Folha de S.Paulo

Ódio is the new black

Uns fumam cigarros, outros bebem Corote, eu leio comentário­s

- Manuela Cantuária Roteirista e escritora, faz parte da equipe do canal Porta dos Fundos Silvis

Uma receita de caponata: “Parece vômito”. Vídeos de cabritinho­s de suéter: “Aff, com tanta criança passando frio”. Um tutorial sobre como fazer um pterodácti­lo de origami: “Que nojo, só consegui prestar atenção nessa unha carcomida”. Notícias sobre o envolvimen­to de Bolsonaro no escândalo de Itaipu: “Aceita que dói menos”.

Não importa o que eu esteja buscando na internet, sempre vou encontrar um comentário para desalinhar os meus chacras.

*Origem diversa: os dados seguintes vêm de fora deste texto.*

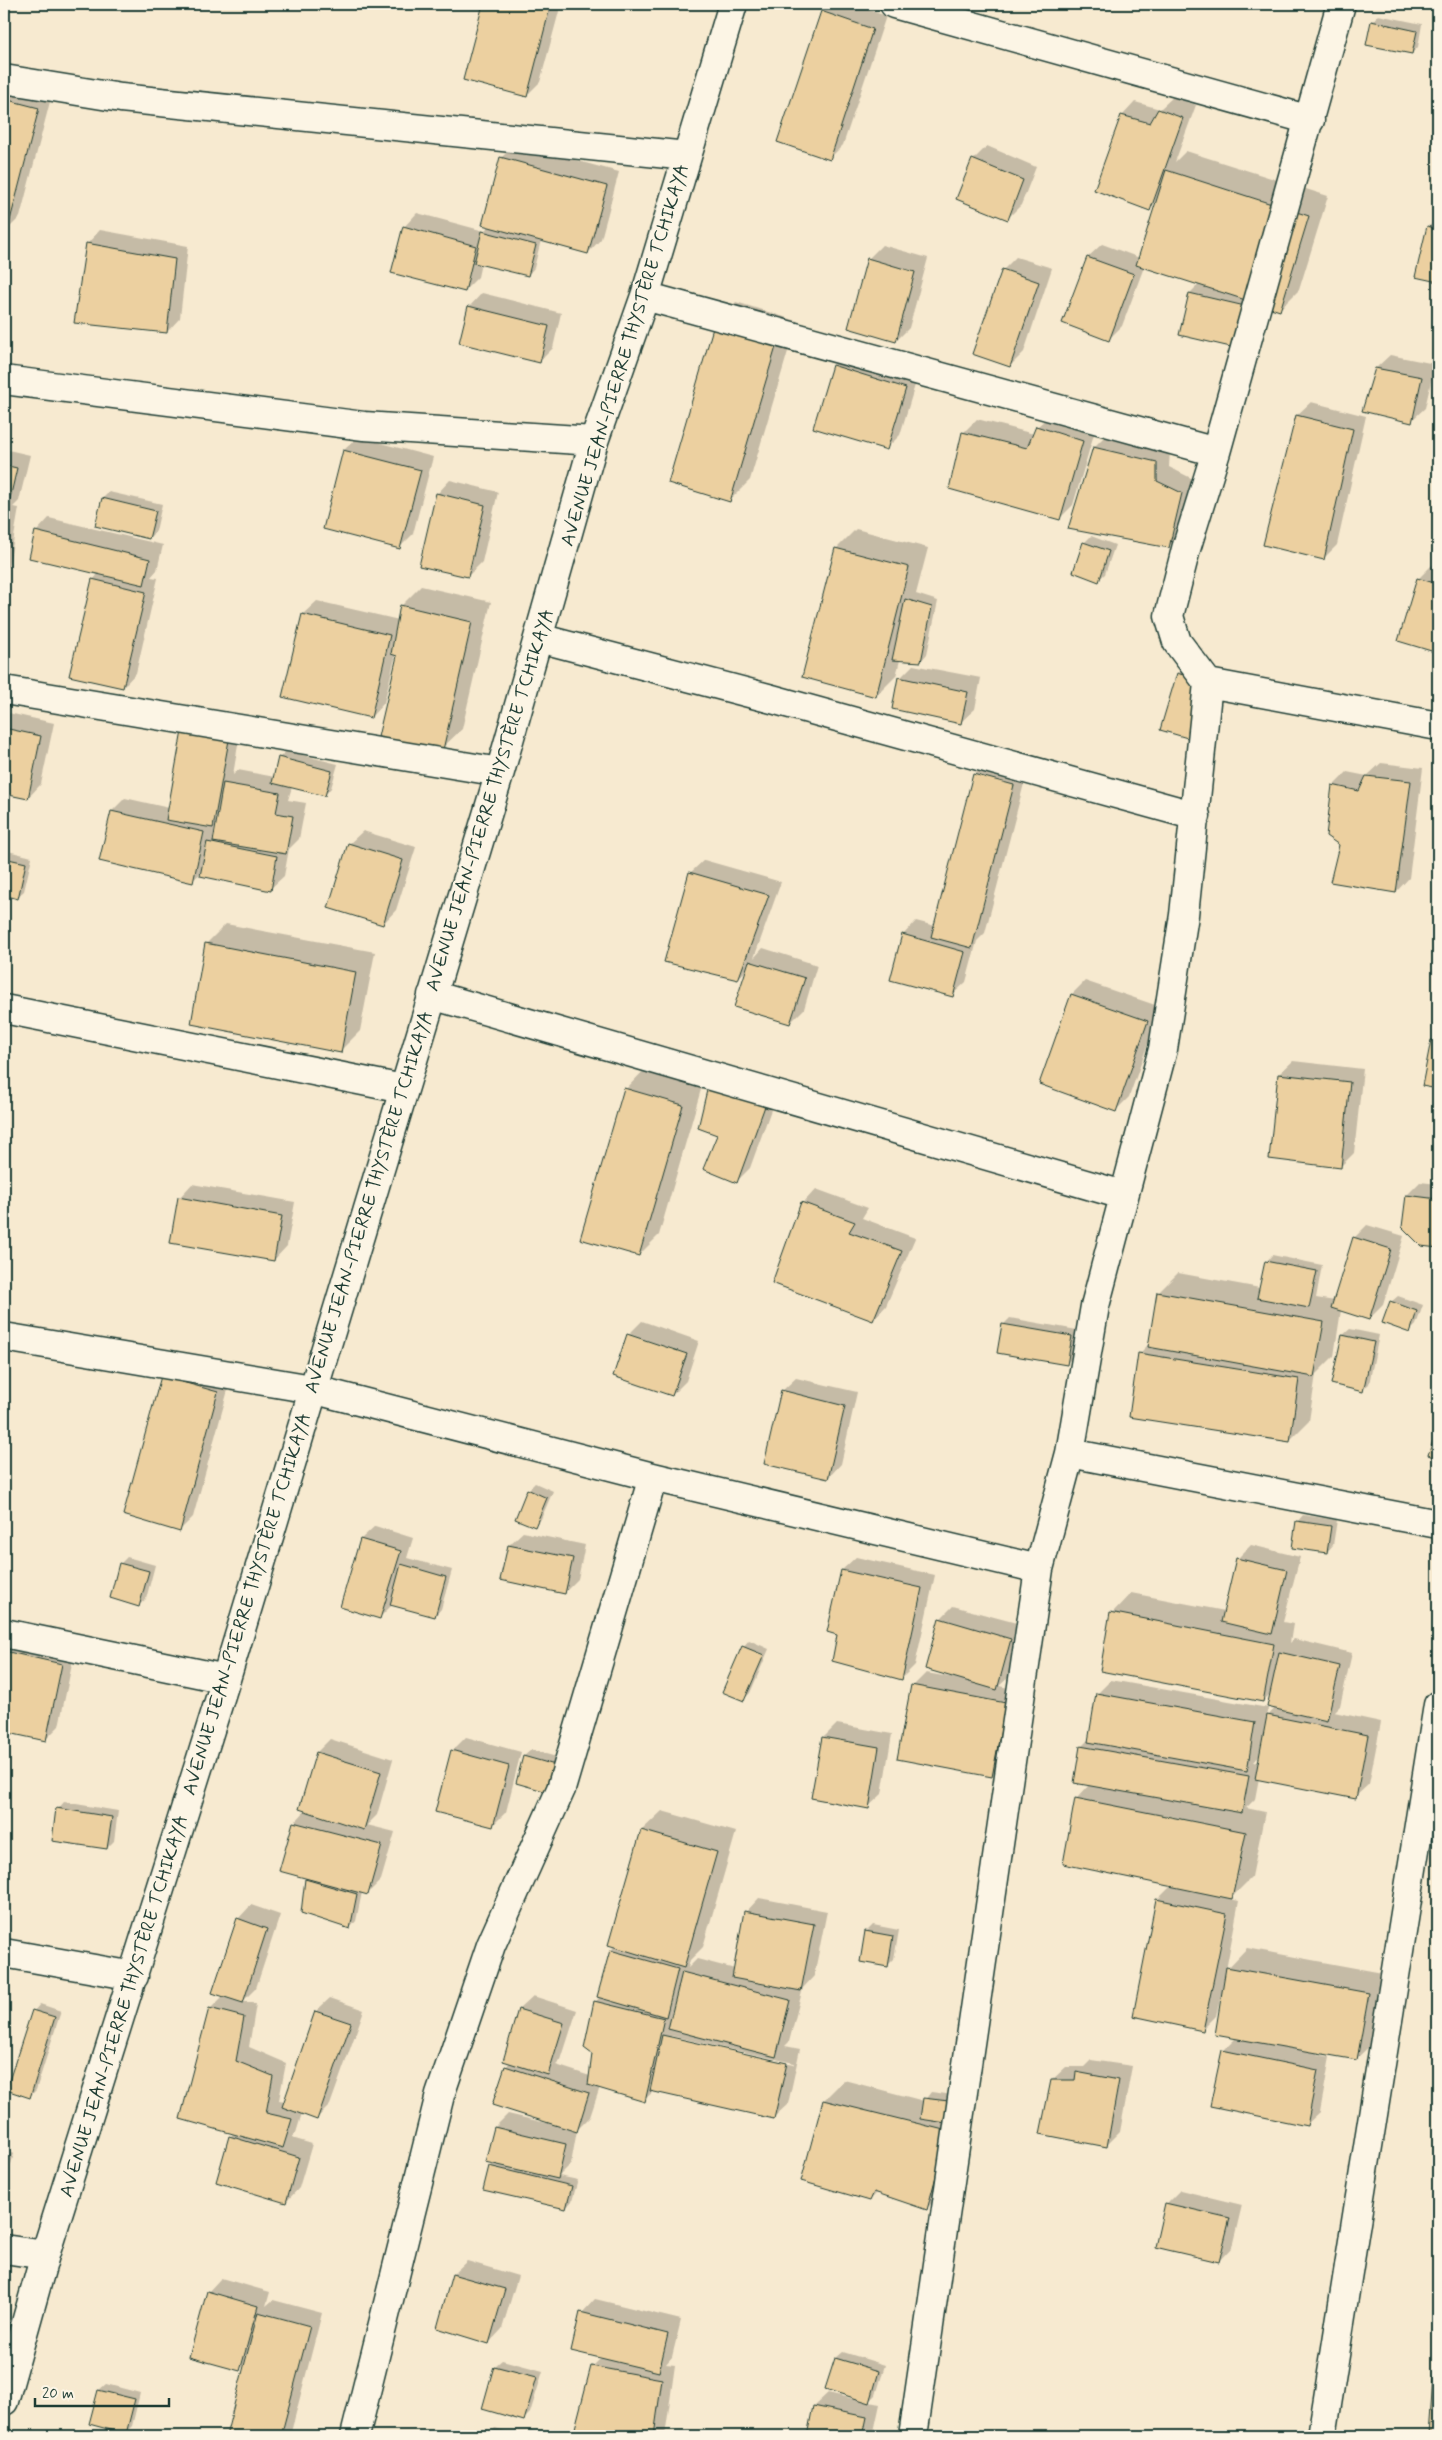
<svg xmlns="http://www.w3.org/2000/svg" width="1442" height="2440" font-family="Mynerve,sans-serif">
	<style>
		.shadow { fill: #0003; fill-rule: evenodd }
		.building { fill: #ecd0a0; stroke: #1f3d34 }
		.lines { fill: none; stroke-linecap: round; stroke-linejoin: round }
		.minor-casing { stroke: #1f3d34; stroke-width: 31 }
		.minor { stroke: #fcf5e5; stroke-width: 28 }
		.labels { text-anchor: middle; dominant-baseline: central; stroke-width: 4.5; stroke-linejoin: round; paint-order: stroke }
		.street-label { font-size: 19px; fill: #1f3d34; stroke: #fcf5e5 }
	</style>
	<rect width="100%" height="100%" fill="#f7ead0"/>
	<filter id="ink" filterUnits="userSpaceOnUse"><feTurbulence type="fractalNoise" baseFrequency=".02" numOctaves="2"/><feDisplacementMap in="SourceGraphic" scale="10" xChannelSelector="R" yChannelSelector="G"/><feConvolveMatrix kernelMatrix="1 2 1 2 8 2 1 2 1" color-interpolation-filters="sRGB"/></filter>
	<g filter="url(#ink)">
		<!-- shadow -->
		<path class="shadow" d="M484,4H561L540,82L527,95L465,79Z
			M829,4H852L886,16L843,145L830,158L822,11Z
			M1378,15L1422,24L1418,47L1412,53L1372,22Z
			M4,82L52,94L20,217L6,231L4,230Z
			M1173,97L1196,105L1175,162L1186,151L1328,196L1299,290L1279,310L1256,302L1249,333L1190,293L1199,284L1144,267L1122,326L1109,339L1064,323L1088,257L1102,244L1140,258L1157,201L1149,209L1122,116L1135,102L1160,109Z
			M515,144L619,172L601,239L588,253L541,240L534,268L528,275L481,263L478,277L464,291L404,227L417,213L484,231L489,226L483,224L502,157Z
			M987,146L1036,167L1021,205L1008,218L973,160Z
			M1435,221H1438V281L1417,276L1428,227Z
			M100,230L188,246L180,318L167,332L87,244Z
			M882,245L928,258L909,328L896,341L868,259Z
			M1016,257L1052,268L1024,352L1010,366L1003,270Z
			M482,293L561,313L553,348L540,361L469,307Z
			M736,302L797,321L750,480L730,500L716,322Z
			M846,352L918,375L900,435L886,449L833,366Z
			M1390,355L1435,364L1425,408L1411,421L1376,368Z
			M1311,402L1366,416L1337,545L1324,558L1264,544L1297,415Z
			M1051,414L1096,427L1073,505L1060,518L963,433L977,419L1034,434L1037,427Z
			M1107,434L1170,449L1169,467L1195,480L1182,533L1169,546L1094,447Z
			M358,437L433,457L413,534L399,548L344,450Z
			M4,449L30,455L19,501L13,507L19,508L9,566L4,572Z
			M450,480L498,492L482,562L468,576L437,494Z
			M109,492L162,504L156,531L149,538L103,498Z
			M49,518L163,545L157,570L151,577L158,578L136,673L123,687L93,580L99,573L36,532Z
			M856,529L928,548L916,594L938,601L927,654L921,661L900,660L896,676L876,696L836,549Z
			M1091,536L1115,545L1105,574L1098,580L1084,543Z
			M1432,565L1438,567V652L1400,640L1419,578Z
			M421,586L491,602L462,729L442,748L399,655L396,654L384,703L371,717L303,614L317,601L399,620L402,605Z
			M913,665L981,678L975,709L961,722L900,678Z
			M1184,668L1197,731L1178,674Z
			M4,712L54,723L41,784L28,798L4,793Z
			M241,727L233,775L238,770L275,777L279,758L286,751L338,764L331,788L325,795L292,787L288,800L306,803L299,839L289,849L284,876L270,889L203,871L192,881L112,811L125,798L169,808Z
			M988,761L1027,772L985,933L977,941L966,982L952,995L903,935L916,921L935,926L974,775Z
			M1381,763L1423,768L1409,878L1396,892L1327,835L1334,785L1347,772L1367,776Z
			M363,831L416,847L396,910L383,924L349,844Z
			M4,850L32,857L24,891L17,897L4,894Z
			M704,860L781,882L754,958L763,948L817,965L804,1009L790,1023L748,969L737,979L690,873Z
			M226,924L375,952L360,1031L340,1051L207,943Z
			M1085,981L1161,1007L1129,1097L1116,1110L1040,1084L1072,994Z
			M1438,1035V1088L1424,1085L1432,1041Z
			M1293,1061L1363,1069L1354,1153L1340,1167L1279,1074Z
			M645,1069L702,1086L659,1235L639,1255L626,1089Z
			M777,1093L750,1168L737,1181L718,1135L699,1127Z
			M1420,1182L1438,1184V1247L1421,1245L1407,1195Z
			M192,1184L295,1202L287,1246L274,1260L179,1198Z
			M816,1189L868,1208L862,1218L915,1238L886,1306L873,1320L803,1203Z
			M1367,1225L1404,1236L1383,1305L1369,1319L1341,1310L1334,1356L1316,1374L1309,1421L1289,1441L1139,1354L1150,1343L1158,1293L1178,1273L1260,1288L1266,1262L1272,1255L1322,1265L1316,1298L1335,1301L1354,1238Z
			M1398,1296L1423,1305L1416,1325L1409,1332L1391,1302Z
			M1010,1318L1077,1330L1073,1357L1066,1364L999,1352L1004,1324Z
			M642,1321L699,1341L686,1381L672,1395L615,1375L629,1334Z
			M1350,1329L1379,1335L1369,1384L1362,1390L1333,1384L1343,1335Z
			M162,1376L231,1379L193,1517L180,1530Z
			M796,1378L857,1392L841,1464L828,1478L782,1391Z
			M1438,1437V1458L1429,1455L1434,1441Z
			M535,1483L553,1491L541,1519L535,1525L528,1490Z
			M1303,1515L1337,1520L1333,1545L1327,1552L1297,1522Z
			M375,1526L413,1538L407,1558L452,1570L441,1609L435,1616L393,1604L379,1618L361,1539Z
			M523,1532L585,1545L578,1579L564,1593L502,1580L509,1545Z
			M1251,1545L1300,1557L1283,1622L1293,1624L1290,1643L1294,1639L1352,1653L1340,1706L1334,1712L1381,1722L1369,1784L1355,1797L1259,1778L1255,1799L1246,1808L1265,1812L1252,1877L1230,1899L1239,1901L1226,1970L1247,1948L1388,1974L1377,2039L1357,2058L1317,2051V2054L1330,2057L1320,2112L1306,2125L1223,2051L1237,2037L1223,1995H1221L1216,2016L1203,2029L1157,1900L1172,1885L1064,1863L1077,1798L1090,1784L1081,1747L1089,1739L1097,1694L1111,1680L1268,1708L1267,1717L1276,1707L1272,1692L1263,1701L1112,1613L1131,1593L1225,1611L1237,1559ZM1261,1754L1260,1763L1254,1762Z
			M127,1557L155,1565L146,1599L139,1605L120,1564Z
			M856,1557L935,1575L915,1665L902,1678L838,1635L828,1631L842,1570Z
			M953,1606L1024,1625L1010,1676L999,1686L1019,1690L1005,1762L991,1775L913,1686L926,1673L950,1677L940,1619Z
			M749,1640L769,1649L750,1693L744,1699L743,1647Z
			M4,1641L75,1650L59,1726L45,1740L4,1730Z
			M837,1724L892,1734L882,1794L868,1807L823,1738Z
			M466,1737L521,1752L506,1812L492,1826L452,1751Z
			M330,1739L393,1759L377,1815L367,1825L395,1832L381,1880L368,1893L362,1892L356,1921L350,1928L306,1880L308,1877L294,1823L306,1810L317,1752Z
			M531,1750L579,1763L518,1782L524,1756Z
			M64,1802L118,1811L114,1841L107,1848L58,1809Z
			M662,1811L736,1832L703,1947L690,1960L688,1968L697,1959L735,1969L746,1912L759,1898L827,1911L814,1976L803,1988L789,2042L785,2046L800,2049L788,2104L774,2117L654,2091L644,2100L600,2087L590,2117L577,2130L571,2164L559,2176L578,2180L572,2201L566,2208L490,2167L494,2163L487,2161L495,2127L508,2114L546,2123V2121L506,2067L510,2062L504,2060L519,2009L533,1996L577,2010L561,2060L556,2065L590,2076L594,2054L595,2002L601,1996H598L611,1950L615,1946L610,1944L642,1830ZM671,2036L794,2063L793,2065L671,2038Z
			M251,1905L280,1915L256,1988L243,2001L256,2004L249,2047L286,2063L279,2100L285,2101L316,2011L330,1998L364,2010L330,2105L317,2118L302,2113L296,2133L292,2138L312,2144L299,2188L286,2202L230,2137L234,2133L210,2009L223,1996L238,1919Z
			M873,1925L899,1930L894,1959L887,1966L866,1932Z
			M40,2004L61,2011L36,2090L29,2097L34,2011Z
			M1091,2060L1132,2066L1120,2132L1106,2146L1052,2080L1066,2067H1084Z
			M844,2080L924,2101L931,2092L962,2096L947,2188L927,2208L878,2192L870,2200L802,2181L824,2100Z
			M4,2151L14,2154L4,2187Z
			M1180,2190L1242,2205L1232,2247L1219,2261L1166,2204Z
			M4,2236L16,2239L4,2295Z
			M467,2261L518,2276L502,2329L489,2343L438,2327L453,2274Z
			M221,2278L270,2292L266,2306L273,2300L322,2313L290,2436H227L246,2363L239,2370L208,2292Z
			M595,2299L681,2320L672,2357L666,2364L675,2365L665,2436H574L592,2367L602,2357L582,2313Z
			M843,2352L885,2365L876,2395L869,2402L880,2404L873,2436H808L814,2406L828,2393L854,2399L836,2358Z
			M502,2360L543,2371L530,2413L524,2419L484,2408L495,2366Z
			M1438,2373V2436H1429L1433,2378Z
			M106,2384L140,2393L132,2426L125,2433L91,2424L99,2390Z
			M495,2428L519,2435V2436H488Z"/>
		<!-- building -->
		<path class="building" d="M483,4H551L527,97L463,80Z
			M821,11L873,29L830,160L777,142Z
			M1371,21L1417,31L1412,54L1366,45Z
			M4,99L39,108L7,232L4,231Z
			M1158,109L1183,118L1150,211L1094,190L1121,115L1150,123Z
			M500,157L607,186L588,254L482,225Z
			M972,159L1023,180L1008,220L956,199Z
			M1166,170L1309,216L1280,311L1136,265Z
			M403,226L476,246L465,292L391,273Z
			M1427,226L1438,229V282L1415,277Z
			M482,231L536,245L528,276L474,263Z
			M86,243L175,259L167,333L74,323Z
			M1087,257L1134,274L1109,341L1062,323Z
			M867,258L915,272L896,342L848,328Z
			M1002,269L1039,282L1010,367L972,354Z
			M1189,293L1245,306L1235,348L1179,335Z
			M468,306L549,326L540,363L459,343Z
			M715,321L778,340L730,502L668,483Z
			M832,365L906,388L887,450L813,428Z
			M1375,368L1422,377L1412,423L1362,411Z
			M1296,415L1353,429L1324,560L1263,545Z
			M1036,426L1083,441L1060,520L949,489L962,432L1027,448Z
			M1093,447L1157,462V481L1182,493L1169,548L1068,529Z
			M343,450L421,470L400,549L323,529Z
			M4,465L17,468L6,516H4Z
			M436,493L485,505L468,577L419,566Z
			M102,498L156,511L149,539L95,526Z
			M35,531L150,559L144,585L29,558Z
			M1083,542L1109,551L1099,582L1073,572Z
			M835,548L909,567L876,697L802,677Z
			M1417,578L1438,584V653L1398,641Z
			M92,579L146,592L123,688L69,676Z
			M905,599L932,607L921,662L892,660Z
			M400,605L472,622L443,750L378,737L397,656L391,654Z
			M302,614L390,635L371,718L282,697Z
			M1177,673L1208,683L1191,739L1160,730Z
			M898,677L968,692L961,724L892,709Z
			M4,728L41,736L28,799L4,794Z
			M182,731L229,740L213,828L166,820Z
			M278,757L332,771L325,796L272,783Z
			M973,774L1014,785L972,948L931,937Z
			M1366,776L1411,781L1396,893L1330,882L1339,845L1326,836L1332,785L1359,791Z
			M223,783L280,793L276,813L293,816L286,854L213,842Z
			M111,811L204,832L193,883L99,861Z
			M207,842L277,856L271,891L200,876Z
			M348,843L403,860L383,925L328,908Z
			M4,858L26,863L18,899L4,895Z
			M689,872L769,895L738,980L664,962Z
			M902,934L965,952L953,997L890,980Z
			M205,943L356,972L341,1053L191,1024Z
			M749,961L805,978L790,1024L734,1007Z
			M1071,994L1148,1021L1116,1112L1039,1084Z
			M1431,1040L1438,1042V1089L1422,1086Z
			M1278,1074L1350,1082L1341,1168L1269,1159Z
			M708,1086L765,1106L737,1183L703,1169L717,1135L698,1128Z
			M624,1088L683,1105L639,1256L580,1239Z
			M1406,1195L1438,1199V1248L1421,1246L1402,1227Z
			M178,1197L282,1216L274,1261L170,1243Z
			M801,1202L855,1222L849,1232L902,1251L873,1321L772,1283Z
			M1353,1237L1391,1249L1369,1320L1331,1308Z
			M1265,1261L1317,1271L1309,1308L1257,1298Z
			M1157,1292L1324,1322L1314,1377L1148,1347Z
			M1390,1301L1417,1311L1410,1333L1382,1323Z
			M1002,1324L1072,1336L1067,1365L997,1353Z
			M627,1334L687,1354L672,1396L613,1376Z
			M1342,1335L1374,1342L1363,1392L1331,1384Z
			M1138,1353L1299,1379L1290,1442L1129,1417Z
			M161,1376L218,1392L180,1532L123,1515Z
			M781,1390L845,1406L828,1479L764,1464Z
			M1433,1441L1438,1443V1459L1428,1455Z
			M527,1489L547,1498L535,1527L515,1519Z
			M1296,1521L1331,1526L1327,1553L1292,1548Z
			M360,1539L401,1551L380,1619L340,1607Z
			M508,1545L573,1558L565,1594L500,1580Z
			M1236,1558L1287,1570L1272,1634L1221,1622Z
			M119,1563L149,1571L139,1607L110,1598Z
			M401,1564L446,1577L435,1617L390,1605Z
			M841,1570L922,1588L902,1680L832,1661L837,1635L827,1632Z
			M1110,1612L1274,1644L1263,1702L1100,1671Z
			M939,1618L1011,1639L997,1690L925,1669Z
			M742,1646L764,1655L744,1701L722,1692Z
			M4,1651L62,1664L46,1741L4,1732Z
			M1279,1652L1340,1666L1327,1721L1267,1707Z
			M911,1685L1006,1703L992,1777L897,1759Z
			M1096,1693L1255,1722L1247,1771L1088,1742Z
			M1267,1715L1368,1735L1356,1799L1255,1779Z
			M822,1737L879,1747L869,1809L811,1798Z
			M1080,1746L1249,1776L1242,1813L1074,1783Z
			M451,1750L509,1766L493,1827L435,1812Z
			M316,1752L381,1772L364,1830L299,1809Z
			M523,1756L573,1770L565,1797L516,1783Z
			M1075,1798L1246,1832L1232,1899L1063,1864Z
			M56,1808L112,1817L107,1849L52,1841Z
			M293,1822L382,1845L368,1895L279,1871Z
			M641,1830L717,1852L684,1968L608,1945Z
			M305,1879L357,1894L350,1929L301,1913Z
			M1156,1899L1227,1914L1203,2031L1133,2016Z
			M744,1911L814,1924L801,1991L732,1978Z
			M237,1918L267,1929L243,2003L212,1993Z
			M865,1931L893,1936L888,1967L860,1962Z
			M610,1950L678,1969L666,2017L597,1997Z
			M1226,1967L1369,1993L1357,2060L1215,2035Z
			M682,1972L790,2000L776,2057L668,2029Z
			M594,2001L664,2018L645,2102L588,2085L592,2054L584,2048Z
			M209,2008L244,2017L236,2061L273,2076L266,2113L292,2119L283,2148L180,2119Z
			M518,2009L564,2023L548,2075L503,2061Z
			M32,2010L55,2017L30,2098L6,2090Z
			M315,2011L351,2023L317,2120L282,2107Z
			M662,2035L787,2063L774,2119L650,2091Z
			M1222,2050L1318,2070L1307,2126L1210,2106Z
			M505,2066L589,2093L577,2132L492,2105Z
			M1076,2072L1119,2080L1107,2147L1040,2134L1051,2080H1075Z
			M923,2098L957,2102L953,2124L920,2119Z
			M823,2100L948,2131L927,2210L874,2192L870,2201L801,2181Z
			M494,2127L566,2144L558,2179L485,2162Z
			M229,2136L299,2157L286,2203L216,2182Z
			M489,2166L572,2186L566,2209L483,2190Z
			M1165,2203L1230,2218L1219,2262L1155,2247Z
			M452,2274L505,2289L489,2344L437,2328Z
			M207,2291L258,2306L240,2371L189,2357Z
			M258,2312L310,2326L281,2436H226Z
			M580,2312L668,2334L659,2372L571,2351Z
			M835,2358L879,2371L870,2403L825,2389Z
			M494,2366L537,2377L524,2421L482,2409Z
			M591,2366L662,2379L654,2436H573Z
			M1432,2378L1438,2379V2436H1428Z
			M98,2390L135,2399L126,2434L89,2424Z
			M813,2406L867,2417L863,2436H807Z"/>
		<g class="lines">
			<defs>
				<path id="minor" d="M894,4L1310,120
					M4,79L121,98L687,156
					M645,296L1216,452
					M4,380L364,426L594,441
					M539,638L772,699L1196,816
					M1208,683L1438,726
					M4,690L500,772
					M432,995L1123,1195
					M4,1009L403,1089
					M4,1337L312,1389L653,1477L1039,1569
					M1070,1453L1438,1524
					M4,1633L226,1679
					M4,1953L134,1976
					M4,2249L45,2255
					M4,2401L45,2255L226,1679L500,772L594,441L645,296L733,4
					M355,2436L440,2095L491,1945L561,1789L653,1477
					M913,2436L1039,1569L1070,1453L1095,1306L1163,1049L1184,915L1208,683L1177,642L1169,616L1186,549L1216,452L1341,4
					M1322,2436L1438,1705"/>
			</defs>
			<!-- minor casing -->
			<use href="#minor" class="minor-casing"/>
			<!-- minor -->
			<use href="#minor" class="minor"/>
		</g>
	</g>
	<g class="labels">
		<!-- street labels -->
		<g class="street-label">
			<text transform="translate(625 355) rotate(-73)">AVENUE JEAN-PIERRE THYSTÈRE TCHIKAYA</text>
			<text transform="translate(490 800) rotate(-73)">AVENUE JEAN-PIERRE THYSTÈRE TCHIKAYA</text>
			<text transform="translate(369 1202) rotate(-73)">AVENUE JEAN-PIERRE THYSTÈRE TCHIKAYA</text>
			<text transform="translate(247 1604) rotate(-73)">AVENUE JEAN-PIERRE THYSTÈRE TCHIKAYA</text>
			<text transform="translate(124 2006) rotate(-73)">AVENUE JEAN-PIERRE THYSTÈRE TCHIKAYA</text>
		</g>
	</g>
	<!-- margin -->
	<rect width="1442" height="2440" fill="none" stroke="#fcf5e5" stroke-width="20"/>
	<rect x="10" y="10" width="1422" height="2420" fill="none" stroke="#1f3d34" stroke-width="2" filter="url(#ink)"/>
	<!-- scale -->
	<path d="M35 2398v8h134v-8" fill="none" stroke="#1f3d34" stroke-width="2.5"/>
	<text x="42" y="2398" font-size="15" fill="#1f3d34" stroke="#fcf5e5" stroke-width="4" paint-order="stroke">20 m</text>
</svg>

O verdadeiro sábio é aquele que resiste ao impulso autodestru­tivo que nos arrasta até o nono círculo do inferno, também conhecido como a seção de comentário­s: um lugar virtual para onde você vai quando quer passar raiva e involuir espiritual­mente.

É mais um daqueles hábitos que a gente sabe que faz mal e não faz nada a respeito. Uns fumam cigarros, outros bebem Corote, eu leio comentário­s. É tóxico, acaba com o meu colágeno e vai me tirar alguns anos de vida, mas é mais forte do que eu.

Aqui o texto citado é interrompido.